# Origin fertility clinic closes for 2 weeks - any info?



## Hannah10 (Aug 18, 2011)

Hi ladies,

I just heard on the BBC news that origin fertility clinic has 'voluntarly' closed for at LEAST 2 weeks due to 'weaknesses in management systems'.  There is a notice on their website but really does not say anything more.

I am waiting to have my 3rd cycle (2nd with Origins) and I feel so annoyed that this has happened!  Is anyone else using this clinic at the moment (its in Belfast).

Any help would be much appreciated.

Hannah x


----------



## Maximom (May 17, 2011)

Hi Hannah I've not had any treatment at Origin but if some girls on the current cyclers thread were affected by the closure. I know Jillyhen has just started dr with them so she mite be able to help if you have any queries but I would ring Origin in the morning and they mite be able to answer any concerns you gave. 

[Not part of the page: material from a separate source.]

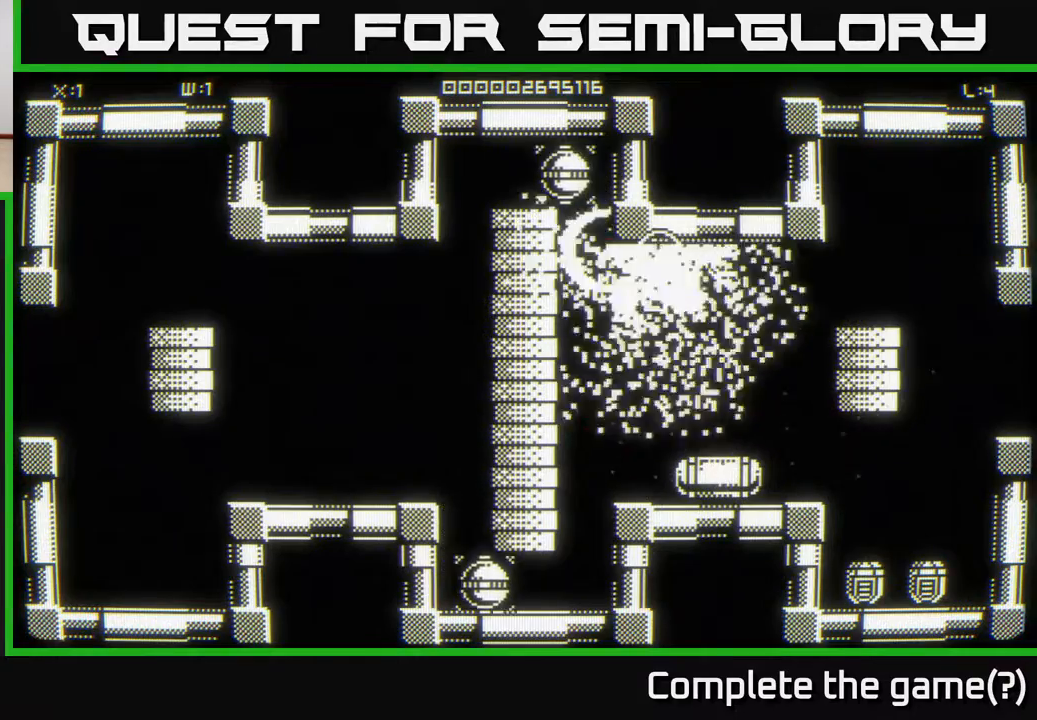
{"buttons": [], "left_stick": "down-right", "right_stick": "center", "events": [[217, "right_stick", "center"], [283, "left_stick", "center"], [467, "left_stick", "down-right"]]}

Good luck with ur treatment hun x


----------



## TBM (Nov 25, 2010)

Hi Hannah

I was due to start treatment with Origin in May, I only found out they were closing via this website and then a message appearing on Origin's website.  I decided to change clinics as Origin didn't have the manners to tell us personally our treatment would not be going ahead as planned despite having a consultation and several telephone conversations with them within two weeks of this news coming to light. Now starting treatment on Thursday with GCRM who have a satellite clinic in Belfast.  Jillyhen is currently going through treatment with Origin so maybe she can shed some light on their situation.


----------



## Hannah10 (Aug 18, 2011)

Maximum - thanks for responding pet xxx

TBM - did you hear about this closure a while ago?  I just found out today.  I am so glad that you are starting treatment with the new clinic - I have never heard of them.  Origins website states that affected clients had been contacts - I cant believe that they didnt have the manners to call you - that is unforgivable!!!  But I hope new clinic, new starts and new results hopefully for you xx

I'll try contacting Jillyhen too

Thanks Girls xx


----------



## TBM (Nov 25, 2010)

Hannah - I heard about Origin closure when Jillyhen went there to pick up her medication only to be told she couldn't start treatment, I think that was 15 May. Since then they contacted Jillyhen and she started treatment this month.


----------



## Jillyhen (Dec 17, 2009)

Hi hannah

As the girls have said I started Dr last fri. I was told on the 15th may about the closure after traipsing from Coleraine n wasting a days leave!  I was all set to go to gcrm when I got a shock call from Jenny 2 weeks ago asking for my dates etc. I did ask why as I had been told about the closure n that it would be July but she said no, they can start scheduling in again. I think they are closed &opening on the 25th!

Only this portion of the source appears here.